A Cisco development environment breach led to the theft of source code after threat actors used stolen credentials from the recent Trivy supply chain attack to access internal build and development systems. According to the report, attackers used a malicious GitHub Action plugin tied to the Trivy compromise to steal credentials and data from Cisco’s build environment, affecting dozens of devices, including some developer and lab workstations. Multiple AWS keys were also reportedly stolen and then used for unauthorized activity across a small number of Cisco cloud accounts. The company has reportedly isolated affected systems, started reimaging them, and begun broad credential rotation. More than 300 GitHub repositories were allegedly cloned during the incident, including source code tied to Cisco AI products and unreleased offerings. 

Who is affected

The direct exposure affects Cisco and the source code stored in the repositories cloned during the breach. The report also says a portion of the stolen repositories allegedly belonged to corporate customers, including banks, BPOs, and U.S. government agencies, extending the potential impact beyond Cisco’s own internal codebase. 

Why CISOs should care

This incident matters because it shows how a supply chain compromise in a developer security tool can turn into follow-on access to internal CI/CD environments, cloud accounts, and source code repositories. It is also significant because the reported breach involved stolen credentials, unauthorized AWS activity, and code tied to customer environments as well as Cisco AI products and unreleased projects. 

3 practical actions

  1. Treat build-system credentials as high-impact assets: Prioritize protection and rotation of CI/CD and cloud credentials, since the reported intrusion path relied on credential theft from a compromised development workflow. 
  2. Scope source code exposure beyond internal products: Determine whether cloned repositories include customer-linked code, unreleased products, or sensitive development assets that expand the impact beyond a single engineering environment. 
  3. Watch the wider supply chain fallout: Review exposure to the related Trivy, LiteLLM, and Checkmarx incidents, since the report says Cisco expects continued fallout from those linked supply chain attacks.

→ Data provided:
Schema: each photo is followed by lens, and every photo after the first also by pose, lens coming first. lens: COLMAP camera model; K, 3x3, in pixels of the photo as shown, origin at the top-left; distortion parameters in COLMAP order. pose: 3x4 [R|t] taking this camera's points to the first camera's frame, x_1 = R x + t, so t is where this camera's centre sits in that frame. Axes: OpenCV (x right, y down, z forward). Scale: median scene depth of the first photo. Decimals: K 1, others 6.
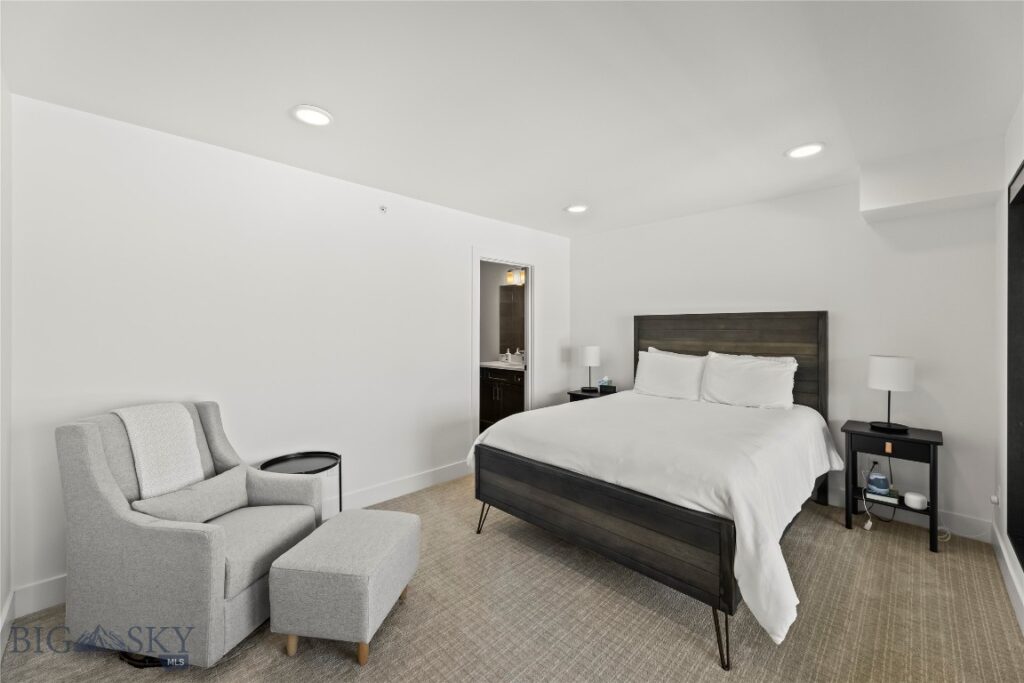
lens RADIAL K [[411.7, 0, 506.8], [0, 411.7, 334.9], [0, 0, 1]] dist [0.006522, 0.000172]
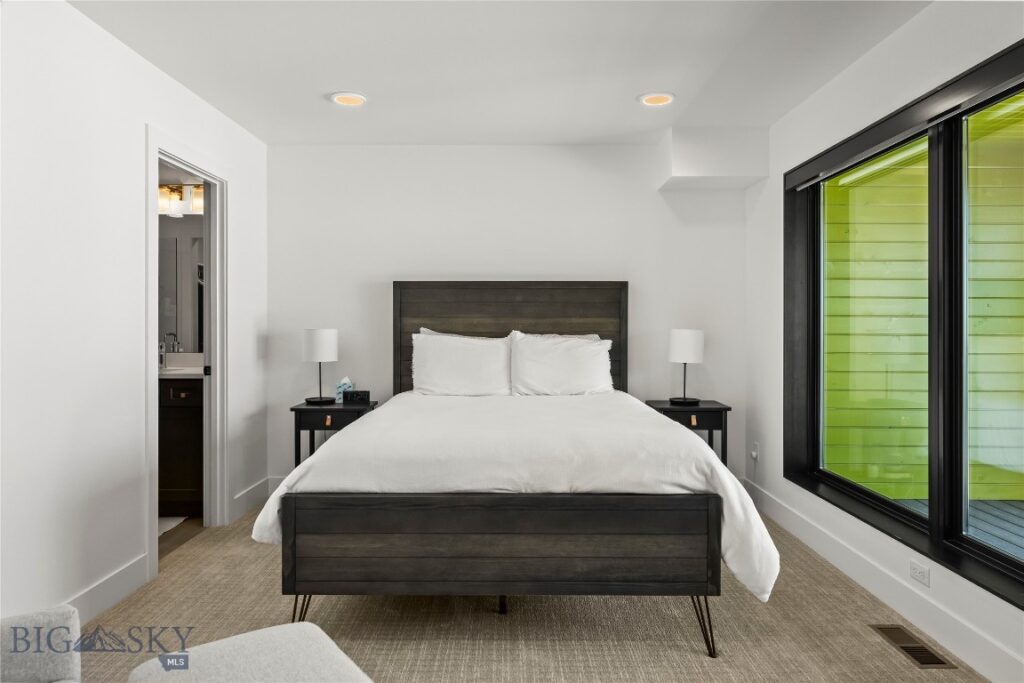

→ Task set:
- A) In the article on the Cisco breach, how many GitHub repositories were allegedly cloned during the incident?
- B) Duplicate the stretch of the Cisco breach article from "2. Scope source" through "single engineering environment.".

→ Solved tasks:
- A) More than 300 GitHub repositories were allegedly cloned.

- B)
2. Scope source code exposure beyond internal products: Determine whether cloned repositories include customer-linked code, unreleased products, or sensitive development assets that expand the impact beyond a single engineering environment.